### Goal of the exercise:
Look for the line containing "Figure 4. Frequency" and the line containing "Figure 1. Mechanical" in the entries below. Copy those two and all lines between them exactly, leaving out pictures.

(Dataset entries)
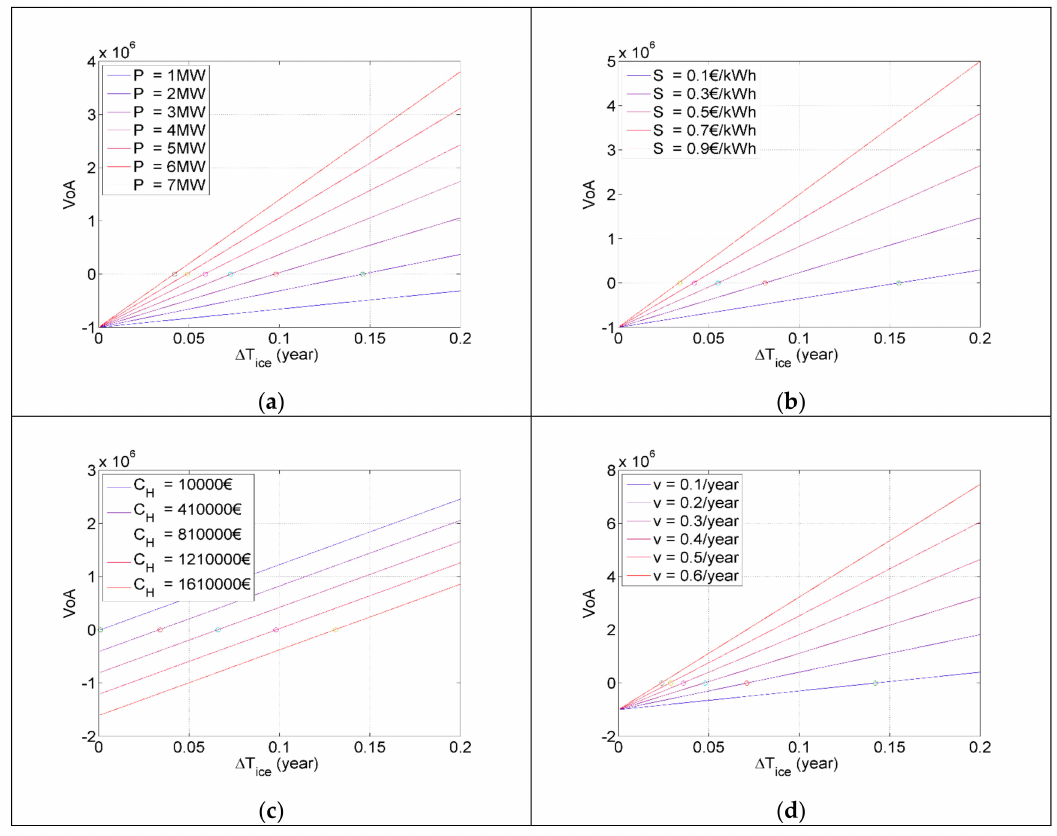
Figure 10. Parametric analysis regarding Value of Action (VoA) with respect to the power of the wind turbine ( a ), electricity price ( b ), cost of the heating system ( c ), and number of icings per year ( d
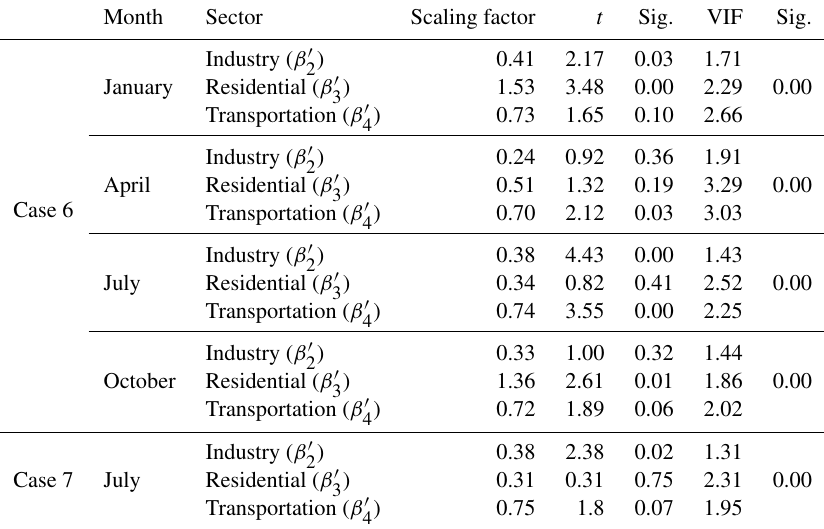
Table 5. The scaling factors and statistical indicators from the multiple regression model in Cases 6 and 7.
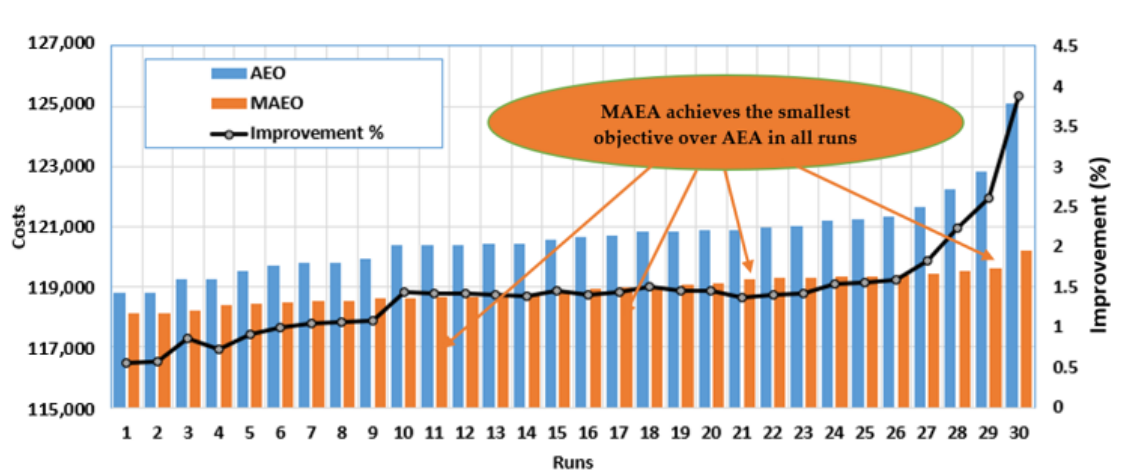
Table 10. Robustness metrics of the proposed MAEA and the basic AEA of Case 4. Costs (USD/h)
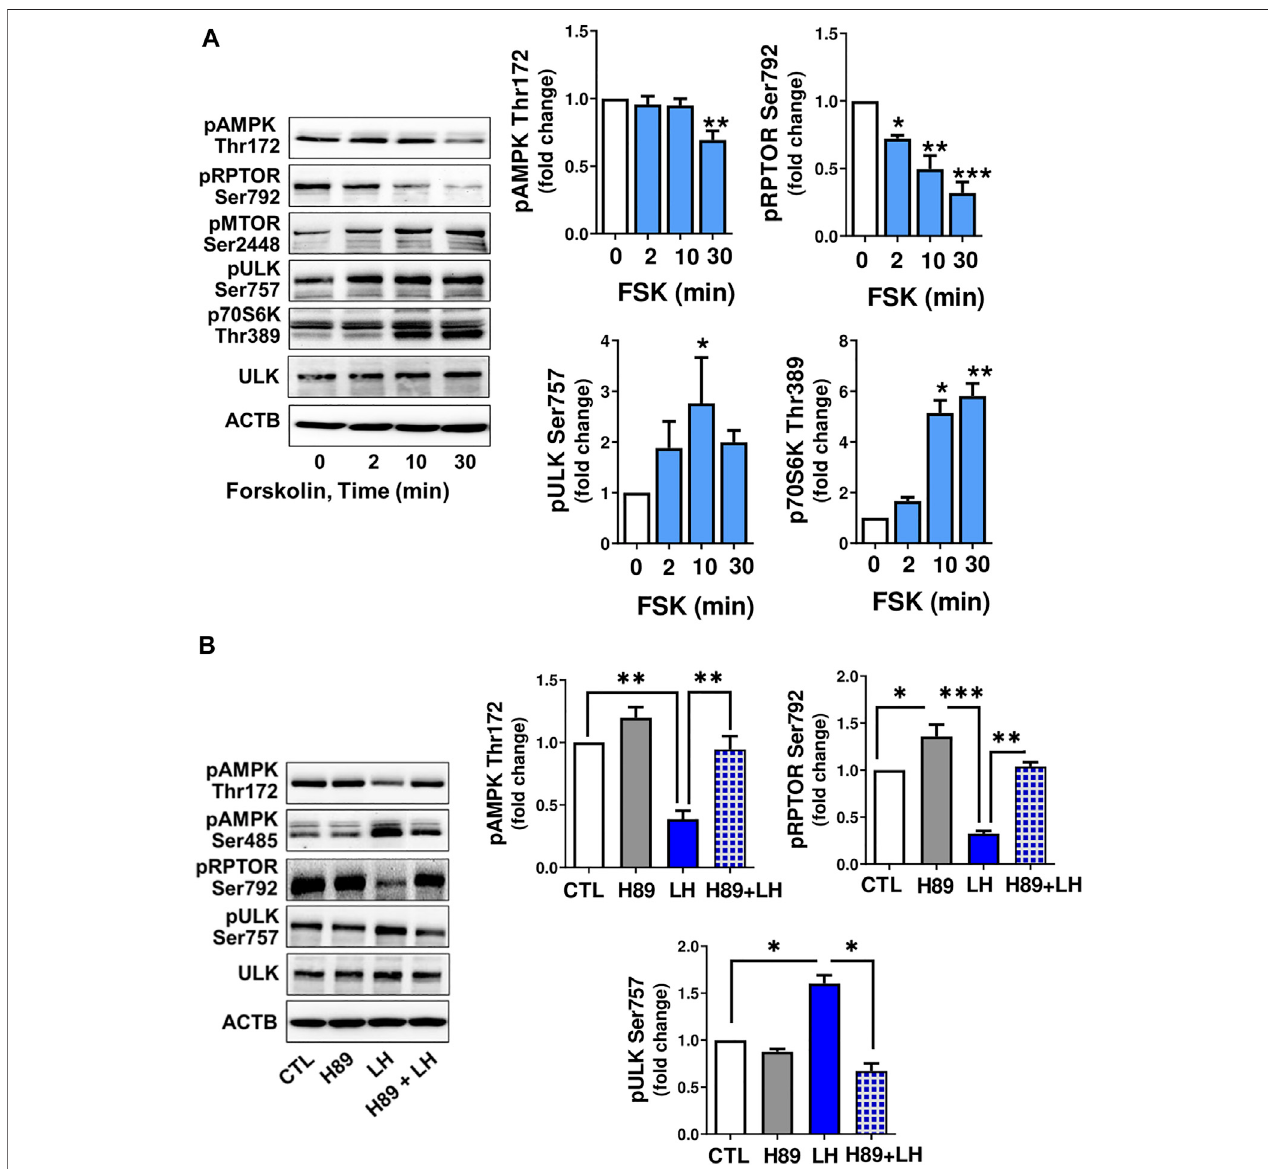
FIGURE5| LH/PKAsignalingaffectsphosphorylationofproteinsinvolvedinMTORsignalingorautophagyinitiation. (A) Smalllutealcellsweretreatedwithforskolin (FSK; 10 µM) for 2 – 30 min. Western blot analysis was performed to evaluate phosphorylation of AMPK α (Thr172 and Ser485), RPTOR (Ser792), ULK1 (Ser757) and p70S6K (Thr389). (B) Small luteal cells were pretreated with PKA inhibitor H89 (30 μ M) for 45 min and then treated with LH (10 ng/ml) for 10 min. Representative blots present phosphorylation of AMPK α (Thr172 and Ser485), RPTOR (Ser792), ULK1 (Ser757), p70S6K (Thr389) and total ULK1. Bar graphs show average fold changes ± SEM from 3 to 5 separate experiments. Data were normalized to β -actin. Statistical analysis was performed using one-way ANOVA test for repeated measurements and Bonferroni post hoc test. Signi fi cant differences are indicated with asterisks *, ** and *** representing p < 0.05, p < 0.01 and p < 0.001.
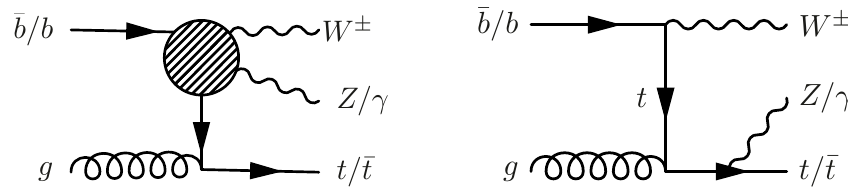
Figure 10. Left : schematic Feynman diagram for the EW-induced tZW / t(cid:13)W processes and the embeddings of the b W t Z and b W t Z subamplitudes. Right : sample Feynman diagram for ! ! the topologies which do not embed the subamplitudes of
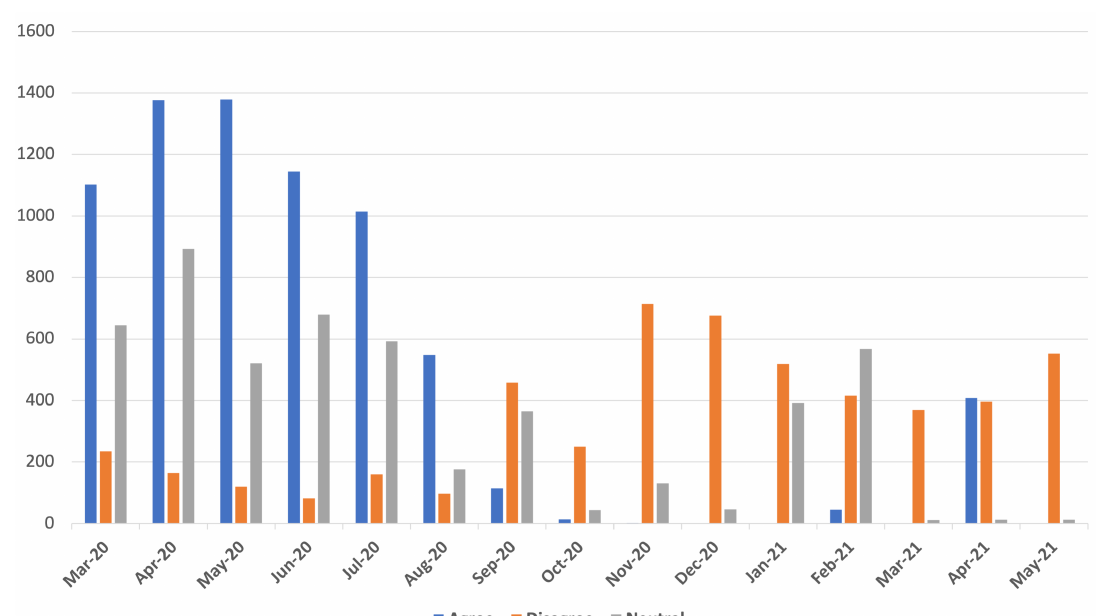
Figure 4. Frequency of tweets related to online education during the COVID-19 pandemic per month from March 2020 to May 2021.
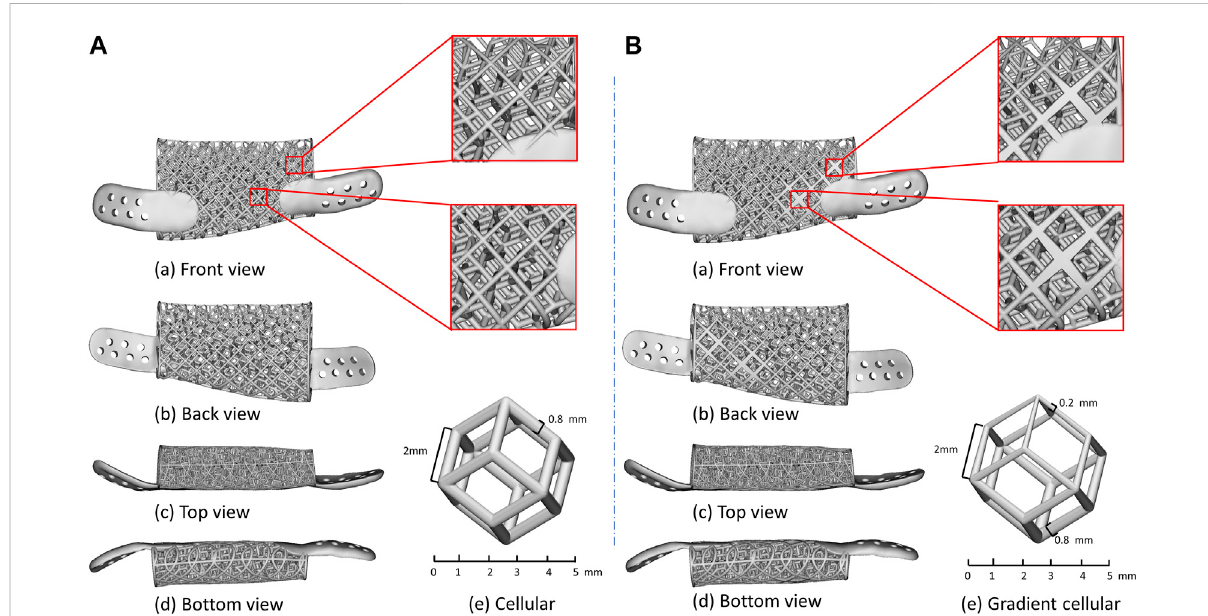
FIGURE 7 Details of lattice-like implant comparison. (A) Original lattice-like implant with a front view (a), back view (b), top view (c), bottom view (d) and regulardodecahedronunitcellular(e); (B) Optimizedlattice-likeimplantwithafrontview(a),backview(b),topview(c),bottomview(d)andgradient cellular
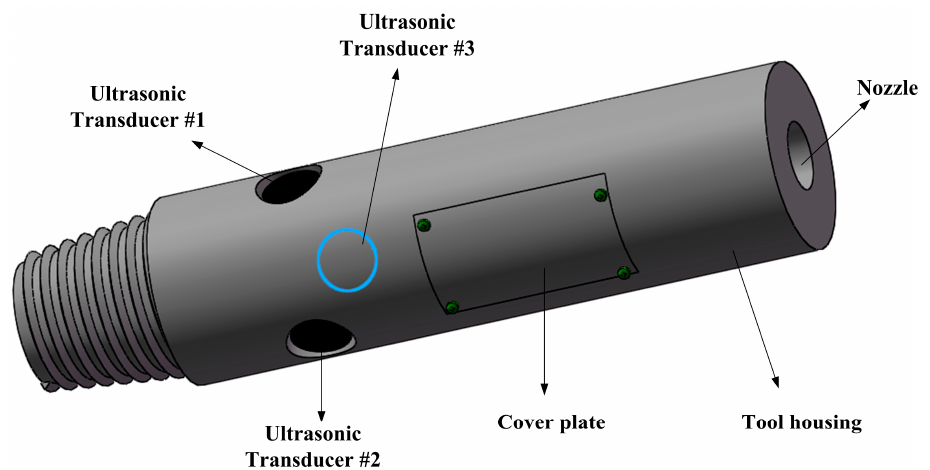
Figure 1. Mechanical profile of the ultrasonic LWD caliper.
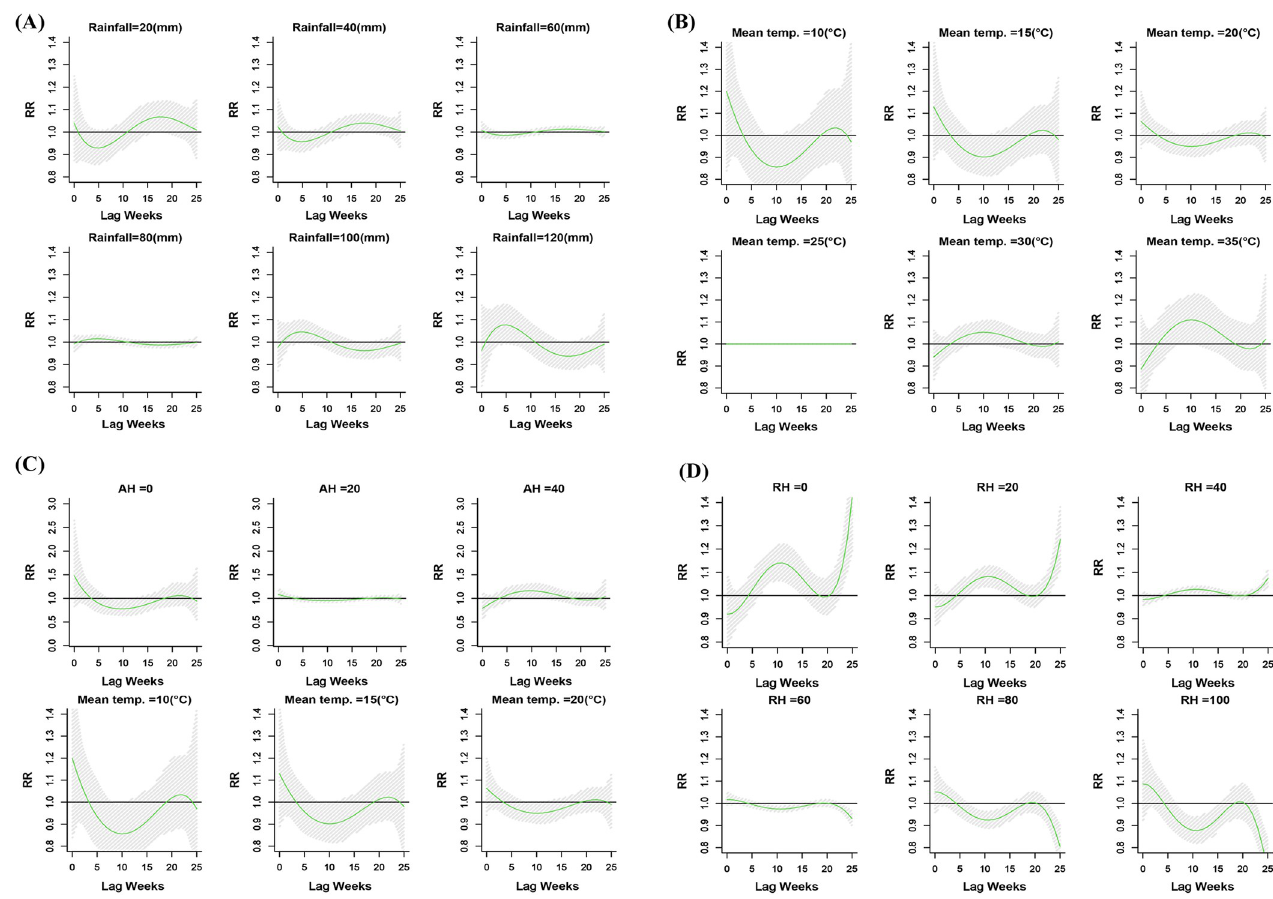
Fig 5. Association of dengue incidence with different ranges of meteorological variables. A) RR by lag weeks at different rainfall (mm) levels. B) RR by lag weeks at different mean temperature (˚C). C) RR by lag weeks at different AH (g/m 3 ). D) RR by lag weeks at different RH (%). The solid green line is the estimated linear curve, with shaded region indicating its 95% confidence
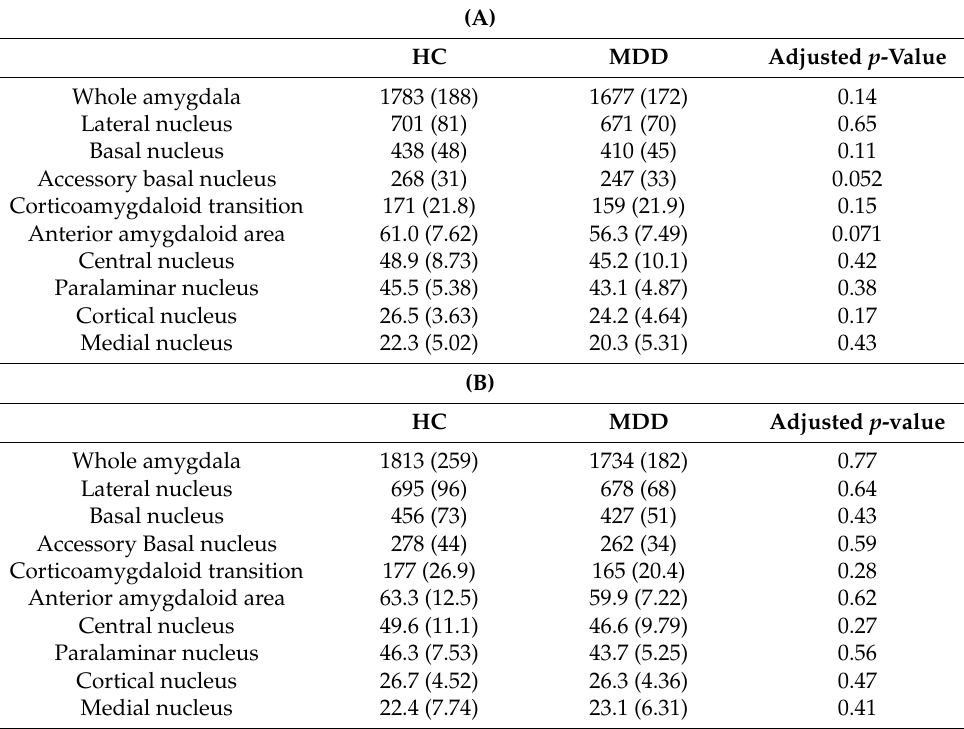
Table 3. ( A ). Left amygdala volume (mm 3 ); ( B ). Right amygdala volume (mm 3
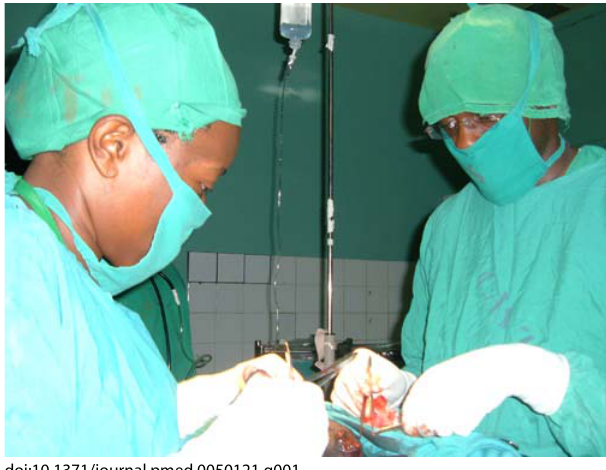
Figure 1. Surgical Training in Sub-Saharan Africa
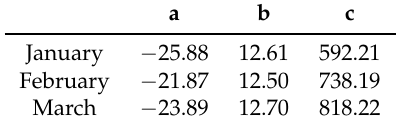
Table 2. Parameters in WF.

### Task solution:
Figure 4. Frequency of tweets related to online education during the COVID-19 pandemic per month from March 2020 to May 2021.
FIGURE 7 Details of lattice-like implant comparison. (A) Original lattice-like implant with a front view (a), back view (b), top view (c), bottom view (d) and regulardodecahedronunitcellular(e); (B) Optimizedlattice-likeimplantwithafrontview(a),backview(b),topview(c),bottomview(d)andgradient cellular
Figure 1. Mechanical profile of the ultrasonic LWD caliper.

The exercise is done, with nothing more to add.